Reputation: 81
Say I have two large lists, list_of_A_objects which contains objects of class A, and list _of_B_objects which contains objects of class B.
They both have string members.
I want to be able to search through all the elements in the two lists and if the string member of an A object is a sub-string of the string member of a B object I want it to do something.
What I've got below is fine if the lists are quite small, but if the lists are large it can take a long time.
Is there a way to make this faster. I've been thinking about using dictionaries in some way because they have fast lookups but I cant figure it out.
This is what I have so far.
class A:
def __init__(self, x):
self.string = x
class B:
def __init__(self,x):
self.string = x
list_of_A_objects = get_large_list_of_A_objects()
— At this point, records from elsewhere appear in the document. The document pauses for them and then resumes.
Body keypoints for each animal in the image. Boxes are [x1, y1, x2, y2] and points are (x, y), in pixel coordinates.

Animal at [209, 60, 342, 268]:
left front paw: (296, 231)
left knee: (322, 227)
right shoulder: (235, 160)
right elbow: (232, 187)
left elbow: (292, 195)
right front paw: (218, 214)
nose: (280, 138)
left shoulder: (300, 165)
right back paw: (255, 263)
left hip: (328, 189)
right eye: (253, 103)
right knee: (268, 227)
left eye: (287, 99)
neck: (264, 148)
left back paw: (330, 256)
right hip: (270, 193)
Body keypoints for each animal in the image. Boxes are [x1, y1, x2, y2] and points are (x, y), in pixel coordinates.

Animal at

list_of_B_objects = get_large_list_of_B_objects()
for A_object in list_of_A_objects:
for B_Object in list_of_B_objects:
if A_object.string in B_Object.string:
do_something()
Upvotes: 4
Views: 295
Reputation: 32392
Here's a python implementation using a dictionary. First convert one of the lists into a indexed by its object's strings
a_map = {}
for A_object in list_of_A_objects:
a_map[A_object.string] = A_object
Then for each object in the other list, check whether the object's string exists in the dictionary (in constant time), and if so do_something
for B_object in list_of_B_objects:
if B_object.string in a_map:
do_something(a_map[B_object.string])
This assumes that each A_object has a unique string. If that's not the case then you can make the values of a_map an array of objects instead of a single object.
Upvotes: 0
Reputation: 133975
One thing you can do is create a single string from the B objects. While building that, you also create a list of indexes, so you know the index of each string in the larger string. See the code below.
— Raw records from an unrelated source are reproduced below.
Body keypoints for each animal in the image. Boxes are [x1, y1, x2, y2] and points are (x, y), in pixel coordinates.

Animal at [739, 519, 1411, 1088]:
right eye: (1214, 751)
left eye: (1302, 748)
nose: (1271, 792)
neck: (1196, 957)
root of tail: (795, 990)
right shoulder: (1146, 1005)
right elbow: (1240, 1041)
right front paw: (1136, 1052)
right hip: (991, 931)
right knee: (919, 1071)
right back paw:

Note that I'm not a python programmer, so you'll have to interpret my pseudo-code.
BStrings = ""
list_of_Indexes = new list of int
for B_object in list_of_B_objects
list_of_Indexes.Add(length of BStrings)
BStrings = BStrings + B_Object.string + newline
Now, you can search the BStrings string for each A_object. If the string is found, the function returns the index of where it was found in the string. You can then binary search the list_of_indexes to determine which B_object contains that string.
This doesn't really change the complexity of the operation (it's still MxN, where M is the number of objects in the A list, and N is the length of the B list), but searching a single string for substrings will be faster than looping over the B list because it avoids the overhead of setting up the search.
If even that is too slow, then you'll want to use something like the Aho-Corasick string matching algorithm. There's probably a decent Python implementation available.
Upvotes: 2